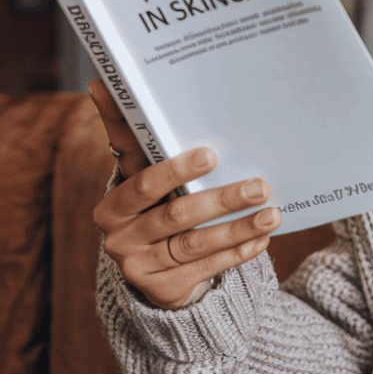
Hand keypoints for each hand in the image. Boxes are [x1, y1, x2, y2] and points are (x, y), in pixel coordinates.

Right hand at [89, 81, 281, 308]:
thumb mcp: (140, 174)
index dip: (175, 171)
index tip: (210, 154)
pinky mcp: (162, 290)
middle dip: (222, 199)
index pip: (144, 185)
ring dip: (238, 227)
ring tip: (272, 213)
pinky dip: (237, 252)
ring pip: (196, 244)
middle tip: (259, 185)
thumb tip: (100, 83)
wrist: (151, 267)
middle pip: (177, 215)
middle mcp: (120, 237)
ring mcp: (140, 267)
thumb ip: (127, 135)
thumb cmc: (152, 206)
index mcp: (112, 205)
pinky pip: (206, 268)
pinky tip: (262, 238)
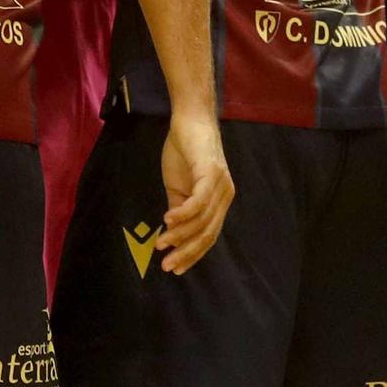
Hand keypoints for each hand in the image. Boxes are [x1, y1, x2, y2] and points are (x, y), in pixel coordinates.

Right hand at [157, 110, 233, 273]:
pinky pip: (198, 201)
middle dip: (186, 252)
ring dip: (179, 236)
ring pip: (201, 221)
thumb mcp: (178, 185)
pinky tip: (166, 221)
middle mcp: (225, 195)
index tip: (176, 268)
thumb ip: (178, 208)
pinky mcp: (211, 172)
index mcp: (220, 201)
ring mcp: (220, 184)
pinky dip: (183, 215)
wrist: (189, 119)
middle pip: (208, 233)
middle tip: (167, 266)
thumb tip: (172, 233)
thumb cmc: (184, 150)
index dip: (192, 254)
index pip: (209, 235)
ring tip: (161, 244)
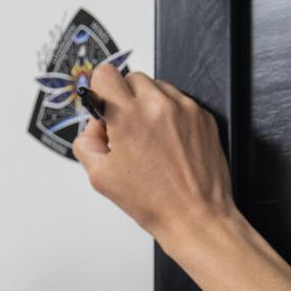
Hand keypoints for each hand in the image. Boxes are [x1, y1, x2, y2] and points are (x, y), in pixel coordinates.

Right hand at [72, 65, 236, 240]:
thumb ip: (86, 142)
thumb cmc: (154, 202)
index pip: (105, 73)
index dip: (101, 90)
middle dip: (125, 99)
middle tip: (127, 128)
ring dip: (149, 104)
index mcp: (127, 117)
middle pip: (131, 77)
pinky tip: (170, 142)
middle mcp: (157, 106)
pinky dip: (172, 115)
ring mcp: (184, 108)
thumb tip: (93, 126)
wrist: (195, 216)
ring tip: (151, 137)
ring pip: (157, 87)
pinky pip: (180, 101)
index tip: (105, 106)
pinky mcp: (203, 116)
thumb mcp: (100, 177)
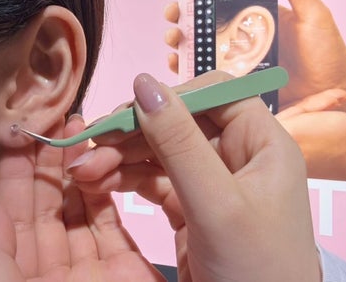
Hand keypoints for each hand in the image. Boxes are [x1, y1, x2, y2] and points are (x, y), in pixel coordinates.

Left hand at [0, 115, 163, 281]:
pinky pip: (111, 221)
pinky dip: (107, 191)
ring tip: (81, 135)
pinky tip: (103, 165)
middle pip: (48, 203)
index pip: (13, 213)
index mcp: (16, 274)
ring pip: (80, 206)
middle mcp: (50, 266)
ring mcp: (90, 265)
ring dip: (80, 169)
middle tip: (57, 124)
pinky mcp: (125, 265)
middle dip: (50, 161)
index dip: (17, 173)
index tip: (21, 135)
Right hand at [70, 71, 320, 281]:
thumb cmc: (255, 268)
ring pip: (162, 152)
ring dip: (122, 157)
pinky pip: (156, 181)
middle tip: (90, 145)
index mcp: (261, 142)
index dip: (170, 98)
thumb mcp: (216, 202)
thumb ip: (179, 142)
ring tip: (84, 171)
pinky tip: (99, 183)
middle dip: (134, 133)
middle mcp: (239, 155)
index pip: (214, 95)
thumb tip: (144, 82)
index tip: (126, 112)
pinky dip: (127, 180)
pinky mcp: (192, 207)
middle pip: (180, 123)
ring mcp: (213, 182)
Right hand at [162, 0, 345, 133]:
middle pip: (202, 20)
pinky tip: (178, 65)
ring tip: (173, 37)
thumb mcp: (314, 15)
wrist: (334, 89)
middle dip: (180, 14)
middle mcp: (242, 35)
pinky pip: (208, 76)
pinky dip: (189, 69)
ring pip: (200, 46)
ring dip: (180, 40)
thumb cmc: (327, 51)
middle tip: (171, 13)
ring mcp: (237, 60)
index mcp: (255, 14)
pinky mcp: (237, 84)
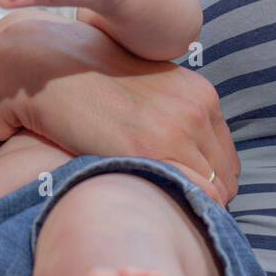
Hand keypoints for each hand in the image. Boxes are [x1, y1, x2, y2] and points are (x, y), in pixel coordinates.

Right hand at [0, 12, 237, 204]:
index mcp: (201, 94)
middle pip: (225, 175)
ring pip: (212, 190)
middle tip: (173, 209)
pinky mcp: (150, 148)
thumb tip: (179, 158)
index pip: (224, 155)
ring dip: (191, 204)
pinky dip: (178, 205)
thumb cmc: (88, 81)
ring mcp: (178, 129)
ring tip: (161, 210)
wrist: (50, 65)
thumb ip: (171, 115)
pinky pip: (189, 193)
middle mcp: (197, 109)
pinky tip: (153, 208)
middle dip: (205, 197)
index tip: (186, 195)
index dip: (210, 181)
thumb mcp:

:::::

Problem requirements → The result should be a precise copy of all the entries, free of pictures.

Result below →
Hand keypoints for each hand in the image. Boxes are [x1, y1, x2, y2] and points are (x, y), in pixel coordinates.

Right hand at [89, 81, 281, 308]:
thumb mcp: (140, 174)
index dip: (175, 171)
index tip: (210, 154)
pinky mcp: (162, 290)
middle dip: (222, 199)
index pip: (144, 185)
ring dip: (238, 227)
ring tip: (272, 213)
pinky dip: (237, 252)
ring pip: (196, 244)
middle tip: (259, 185)
thumb tip: (100, 83)
wrist: (151, 267)
middle pip: (177, 215)
middle mcp: (120, 237)
ring mcp: (140, 267)
thumb ip: (127, 135)
thumb cmc: (152, 206)
index mcp: (112, 205)
pinky pip: (206, 268)
pinky tip: (262, 238)
Hand keypoints for each hand in the image. Boxes are [x1, y1, x2, y2] and points are (x, y), in pixel coordinates.

Right hand at [157, 110, 233, 273]:
pinky pip: (198, 201)
middle dip: (186, 252)
ring dip: (179, 236)
ring pip: (201, 221)
thumb mcp: (178, 185)
pinky tip: (166, 221)
middle mcp: (225, 195)
index tip: (176, 268)
thumb ip: (178, 208)
pinky mcp: (211, 172)
index mcp: (220, 201)
ring mcp: (220, 184)
pinky dip: (183, 215)
wrist: (189, 119)
middle pip: (208, 233)
middle tip: (167, 266)
thumb tip: (172, 233)
thumb cmc: (184, 150)
index dip: (192, 254)
index pip: (209, 235)
ring tip: (161, 244)
Hand keypoints for each hand in the image. Boxes are [x1, y1, x2, y2] and points are (x, y), in pixel coordinates.

Right hand at [72, 65, 236, 240]:
thumb ip: (86, 142)
thumb cmc: (154, 202)
index pip: (105, 73)
index dip: (101, 90)
middle dip: (125, 99)
middle tip: (127, 128)
ring dip: (149, 104)
index mcp: (127, 117)
middle pip: (131, 77)
pinky tip: (170, 142)
middle mcp: (157, 106)
pinky dip: (172, 115)
ring mcp: (184, 108)
thumb tip: (93, 126)
wrist: (195, 216)
ring tip: (151, 137)
ring pip: (157, 87)
pinky pip: (180, 101)
index tip: (105, 106)
pinky mcp: (203, 116)
thumb mcp: (100, 177)
Hand keypoints for each hand in the image. Boxes are [x1, y1, x2, y2] and points are (x, y), in pixel coordinates.

Left hand at [0, 115, 163, 281]:
pinky pip: (111, 221)
pinky dip: (107, 191)
ring tip: (81, 135)
pinky tip: (103, 165)
middle pip: (48, 203)
index pip: (13, 213)
index mcp: (16, 274)
ring pip: (80, 206)
middle mcp: (50, 266)
ring mcp: (90, 265)
ring dip: (80, 169)
middle tip: (57, 124)
pinky mcp: (125, 265)
middle dip: (50, 161)
index dip: (17, 173)
index tip: (21, 135)
Right hand at [70, 71, 320, 281]:
thumb cmc: (255, 268)
ring pip: (162, 152)
ring dip: (122, 157)
pinky pip: (156, 181)
middle tip: (90, 145)
index mcp: (261, 142)
index dip: (170, 98)
thumb mcp: (216, 202)
thumb ip: (179, 142)
ring tip: (84, 171)
pinky tip: (99, 183)
middle dip: (134, 133)
middle mcp: (239, 155)
index pip: (214, 95)
thumb tip: (144, 82)
index tip: (126, 112)
pinky dip: (127, 180)
pinky mcp: (192, 207)
middle pip: (180, 123)
ring mcp: (213, 182)
Right hand at [162, 0, 345, 133]:
middle pip: (202, 20)
pinky tip: (178, 65)
ring tip: (173, 37)
thumb mcp: (314, 15)
wrist: (334, 89)
middle dip: (180, 14)
middle mcp: (242, 35)
pinky pip: (208, 76)
pinky dip: (189, 69)
ring pip: (200, 46)
ring dip: (180, 40)
thumb cmc: (327, 51)
middle tip: (171, 13)
ring mcp: (237, 60)
index mcp: (255, 14)
pinky mcp: (237, 84)
Hand keypoints for each hand in the image. Boxes are [x1, y1, x2, y2] and points are (x, y), in pixel coordinates.

Right hand at [0, 12, 237, 204]:
index mcp: (201, 94)
middle pip: (225, 175)
ring pip: (212, 190)
middle tip: (173, 209)
pinky mcp: (150, 148)
thumb tip: (179, 158)
index pip: (224, 155)
ring dip: (191, 204)
pinky dip: (178, 205)
thumb cmc: (88, 81)
ring mcp: (178, 129)
ring tip: (161, 210)
wrist: (50, 65)
thumb ip: (171, 115)
pinky pip: (189, 193)
middle mcp: (197, 109)
pinky tip: (153, 208)
middle dip: (205, 197)
index tip: (186, 195)
index dip: (210, 181)
thumb mcp:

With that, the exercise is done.